● **What is required**: Every line from the one with "Lichtkonzepts der Modekette" to the one with "el contesto di", including those two, is to be copied exactly; all other lines of the entries below are left out.

● **Data supplied**:

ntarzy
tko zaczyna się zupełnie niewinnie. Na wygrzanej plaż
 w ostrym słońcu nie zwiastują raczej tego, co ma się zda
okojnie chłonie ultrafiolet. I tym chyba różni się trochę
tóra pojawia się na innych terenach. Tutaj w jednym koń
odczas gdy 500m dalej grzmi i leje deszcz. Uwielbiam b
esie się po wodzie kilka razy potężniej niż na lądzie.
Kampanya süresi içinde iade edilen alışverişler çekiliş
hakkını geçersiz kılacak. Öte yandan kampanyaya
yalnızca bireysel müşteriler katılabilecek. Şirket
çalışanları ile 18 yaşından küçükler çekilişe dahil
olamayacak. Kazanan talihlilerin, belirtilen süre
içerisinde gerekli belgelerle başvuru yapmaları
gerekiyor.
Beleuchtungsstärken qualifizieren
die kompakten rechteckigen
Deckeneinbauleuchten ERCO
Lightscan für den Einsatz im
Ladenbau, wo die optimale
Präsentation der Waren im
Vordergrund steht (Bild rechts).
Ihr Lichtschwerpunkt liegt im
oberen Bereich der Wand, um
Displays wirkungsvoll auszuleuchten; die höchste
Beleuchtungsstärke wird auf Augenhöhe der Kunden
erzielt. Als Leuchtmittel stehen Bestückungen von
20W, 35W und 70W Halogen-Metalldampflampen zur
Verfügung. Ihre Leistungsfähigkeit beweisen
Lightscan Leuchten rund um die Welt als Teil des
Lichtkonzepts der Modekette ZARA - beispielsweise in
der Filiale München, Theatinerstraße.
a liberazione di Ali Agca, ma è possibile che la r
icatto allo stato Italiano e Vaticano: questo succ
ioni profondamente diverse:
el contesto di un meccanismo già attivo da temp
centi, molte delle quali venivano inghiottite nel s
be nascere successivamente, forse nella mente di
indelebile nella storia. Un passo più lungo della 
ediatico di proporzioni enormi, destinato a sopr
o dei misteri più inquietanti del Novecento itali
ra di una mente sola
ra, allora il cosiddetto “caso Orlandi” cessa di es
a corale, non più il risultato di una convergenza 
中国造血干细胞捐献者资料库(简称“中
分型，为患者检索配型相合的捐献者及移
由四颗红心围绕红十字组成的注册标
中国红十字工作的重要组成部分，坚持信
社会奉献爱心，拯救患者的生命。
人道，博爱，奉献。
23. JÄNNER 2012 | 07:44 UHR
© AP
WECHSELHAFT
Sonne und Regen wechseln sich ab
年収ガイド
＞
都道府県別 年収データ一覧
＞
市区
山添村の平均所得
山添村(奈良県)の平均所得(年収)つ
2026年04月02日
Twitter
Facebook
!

● **Exercise result**:
Lichtkonzepts der Modekette ZARA - beispielsweise in
der Filiale München, Theatinerstraße.
a liberazione di Ali Agca, ma è possibile che la r
icatto allo stato Italiano e Vaticano: questo succ
ioni profondamente diverse:
el contesto di un meccanismo già attivo da temp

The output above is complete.